**Input material**
□ □ □ □ □ □ □
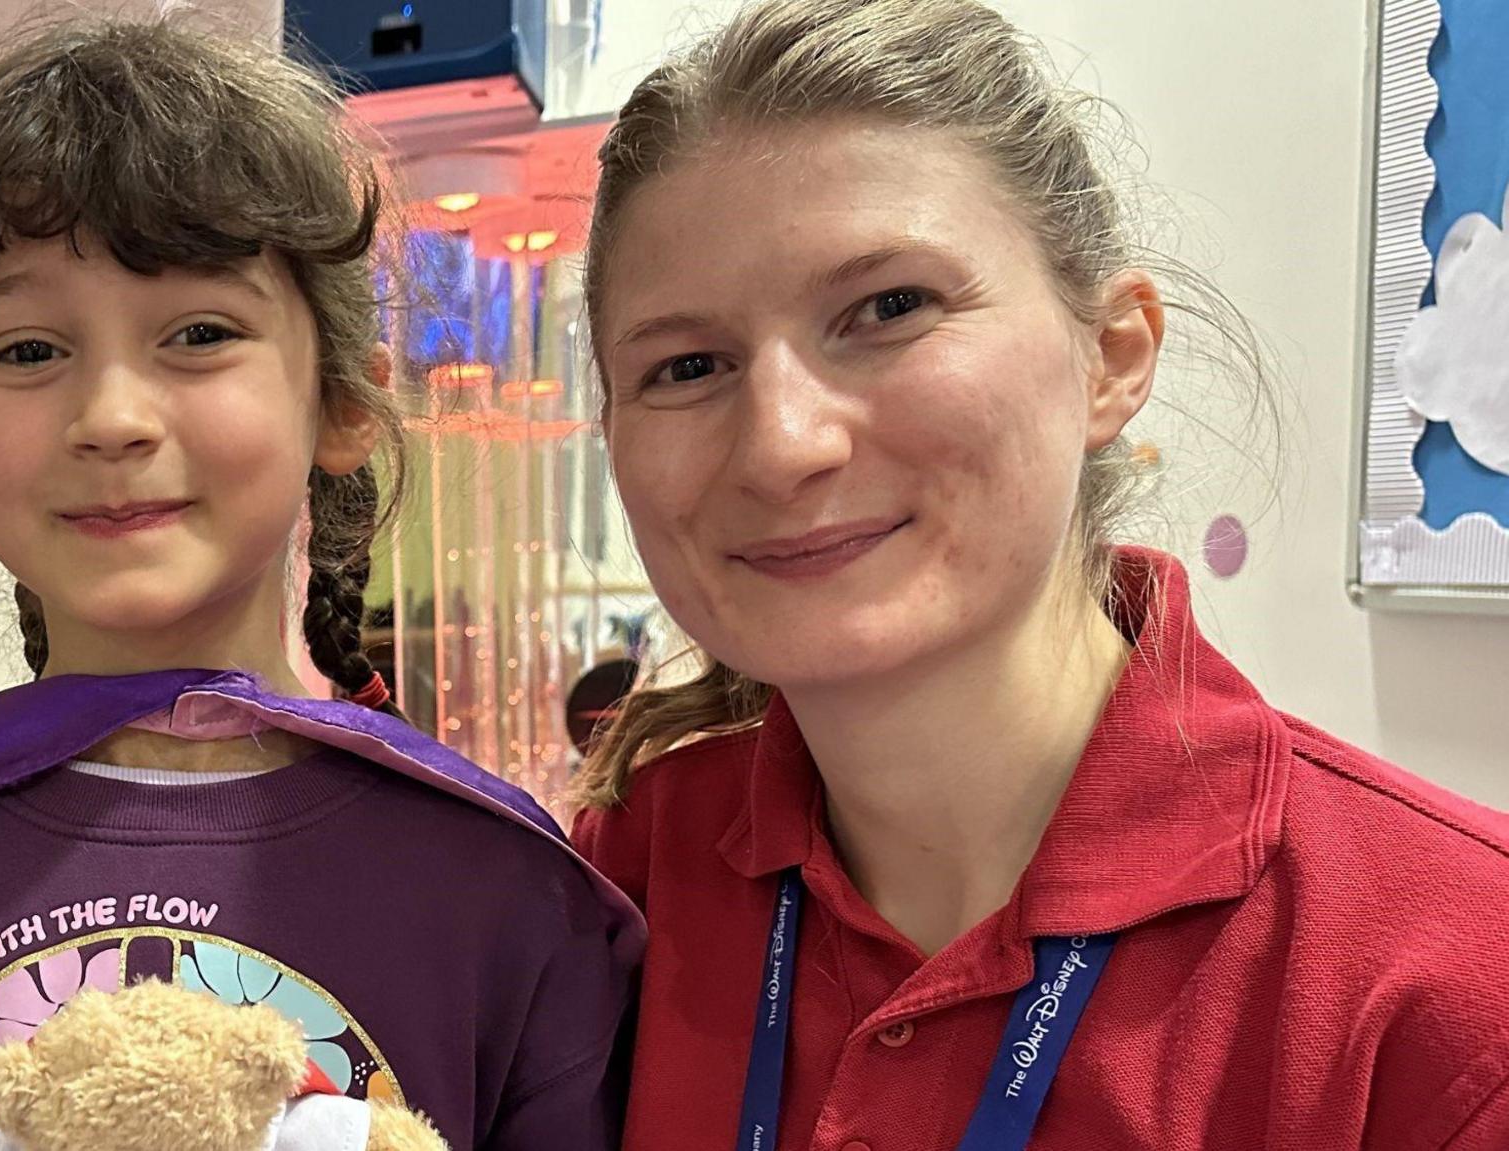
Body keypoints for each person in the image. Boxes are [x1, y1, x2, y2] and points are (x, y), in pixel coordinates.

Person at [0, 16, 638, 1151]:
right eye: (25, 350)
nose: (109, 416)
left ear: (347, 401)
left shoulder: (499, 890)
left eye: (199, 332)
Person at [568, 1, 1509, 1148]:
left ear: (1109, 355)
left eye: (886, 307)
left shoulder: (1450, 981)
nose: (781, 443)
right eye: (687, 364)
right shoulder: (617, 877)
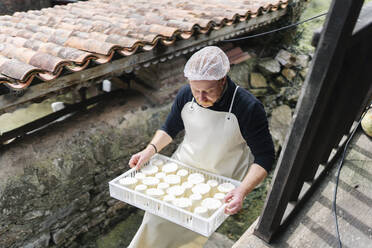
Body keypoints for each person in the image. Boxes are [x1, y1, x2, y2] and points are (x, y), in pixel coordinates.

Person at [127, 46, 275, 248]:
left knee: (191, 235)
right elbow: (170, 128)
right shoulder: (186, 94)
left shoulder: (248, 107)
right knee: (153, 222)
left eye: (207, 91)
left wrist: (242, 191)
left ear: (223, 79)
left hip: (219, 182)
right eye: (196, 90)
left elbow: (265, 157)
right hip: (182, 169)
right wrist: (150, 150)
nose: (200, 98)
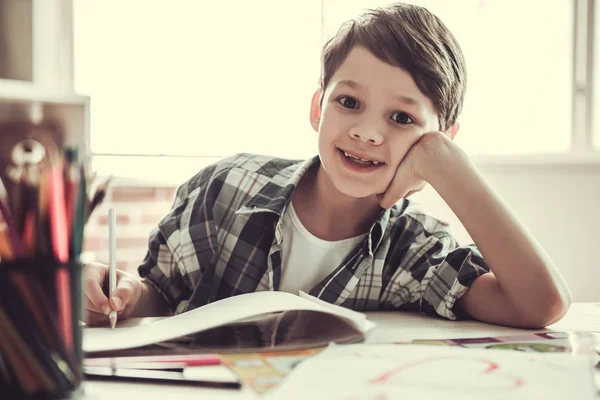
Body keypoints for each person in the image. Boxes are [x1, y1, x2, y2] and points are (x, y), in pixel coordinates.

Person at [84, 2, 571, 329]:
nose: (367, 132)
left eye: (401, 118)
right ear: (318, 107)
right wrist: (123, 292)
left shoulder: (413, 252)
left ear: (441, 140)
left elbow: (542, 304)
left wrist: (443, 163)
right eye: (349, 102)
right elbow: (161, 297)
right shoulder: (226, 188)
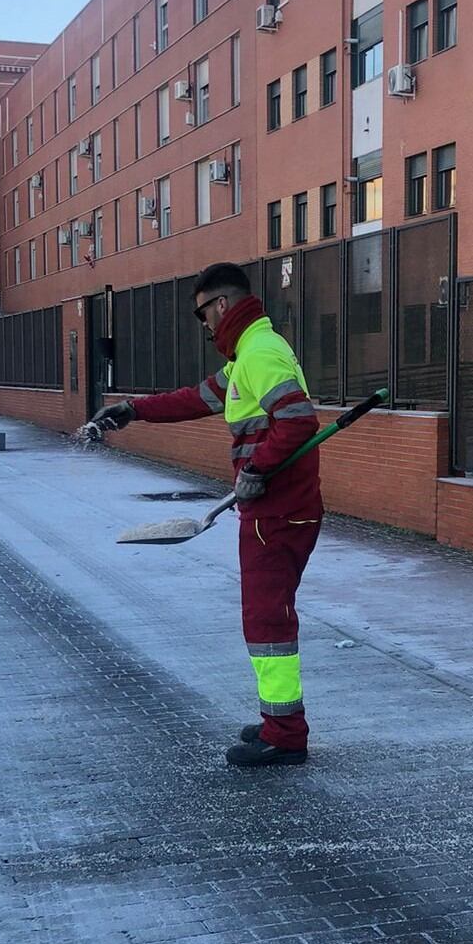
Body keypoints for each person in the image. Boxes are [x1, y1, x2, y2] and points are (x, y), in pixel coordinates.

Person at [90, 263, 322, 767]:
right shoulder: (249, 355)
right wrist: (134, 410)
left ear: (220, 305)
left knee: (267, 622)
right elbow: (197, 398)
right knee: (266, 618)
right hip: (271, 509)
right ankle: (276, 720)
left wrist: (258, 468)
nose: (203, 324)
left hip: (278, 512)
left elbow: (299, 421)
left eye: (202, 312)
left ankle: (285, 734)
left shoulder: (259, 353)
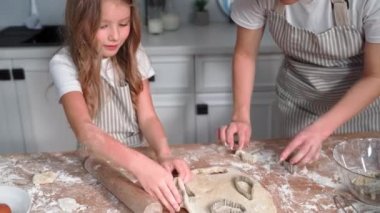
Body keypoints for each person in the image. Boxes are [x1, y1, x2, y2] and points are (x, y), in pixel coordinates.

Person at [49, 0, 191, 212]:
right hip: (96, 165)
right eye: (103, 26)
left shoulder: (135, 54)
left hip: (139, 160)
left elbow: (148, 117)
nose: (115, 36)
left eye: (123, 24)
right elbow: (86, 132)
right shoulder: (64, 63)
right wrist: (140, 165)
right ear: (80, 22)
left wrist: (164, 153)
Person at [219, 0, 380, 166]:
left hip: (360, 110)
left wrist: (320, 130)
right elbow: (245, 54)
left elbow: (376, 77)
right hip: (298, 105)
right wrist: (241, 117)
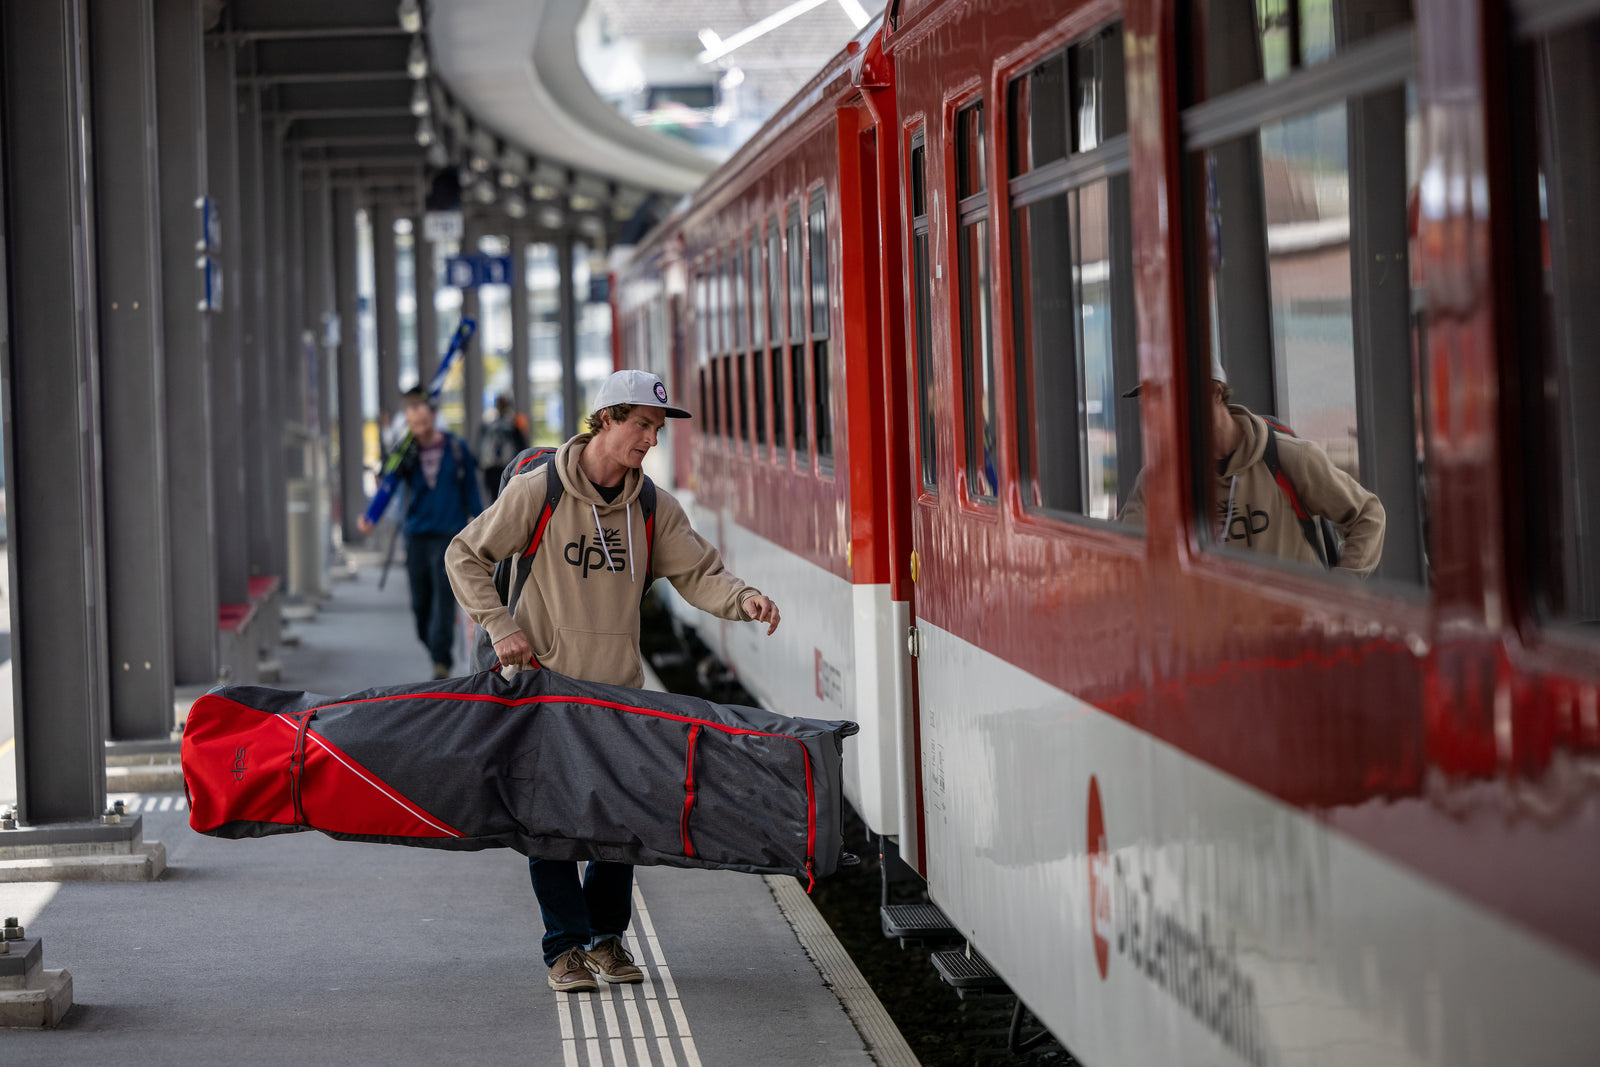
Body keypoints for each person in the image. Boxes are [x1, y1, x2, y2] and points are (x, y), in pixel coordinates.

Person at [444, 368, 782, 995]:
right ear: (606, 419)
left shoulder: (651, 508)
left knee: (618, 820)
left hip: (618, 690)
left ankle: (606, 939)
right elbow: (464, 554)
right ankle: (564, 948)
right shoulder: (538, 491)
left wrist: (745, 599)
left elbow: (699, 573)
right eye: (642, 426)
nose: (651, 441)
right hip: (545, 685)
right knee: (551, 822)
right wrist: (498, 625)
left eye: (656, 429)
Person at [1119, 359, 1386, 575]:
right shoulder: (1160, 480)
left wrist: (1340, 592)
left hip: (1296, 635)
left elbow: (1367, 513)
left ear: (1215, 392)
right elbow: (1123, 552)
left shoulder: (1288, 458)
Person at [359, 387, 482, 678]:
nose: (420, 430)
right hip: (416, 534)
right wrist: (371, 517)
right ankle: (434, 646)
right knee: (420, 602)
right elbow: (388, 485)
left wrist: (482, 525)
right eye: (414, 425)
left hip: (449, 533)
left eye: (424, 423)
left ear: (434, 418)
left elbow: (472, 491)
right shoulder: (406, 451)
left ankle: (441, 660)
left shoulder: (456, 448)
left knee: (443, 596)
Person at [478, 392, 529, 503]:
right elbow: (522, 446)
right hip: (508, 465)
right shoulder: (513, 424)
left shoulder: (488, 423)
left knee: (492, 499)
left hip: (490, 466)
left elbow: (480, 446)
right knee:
□ □ □ □ □ □ □
**Exercise requirements**
Only lines holding the word "nose" belong in the answer; copy all of them from the records.

**Result below**
nose: (109, 416)
nose: (781, 443)
nose: (200, 98)
nose: (367, 132)
nose: (203, 324)
nose: (115, 36)
nose: (651, 441)
nose: (420, 430)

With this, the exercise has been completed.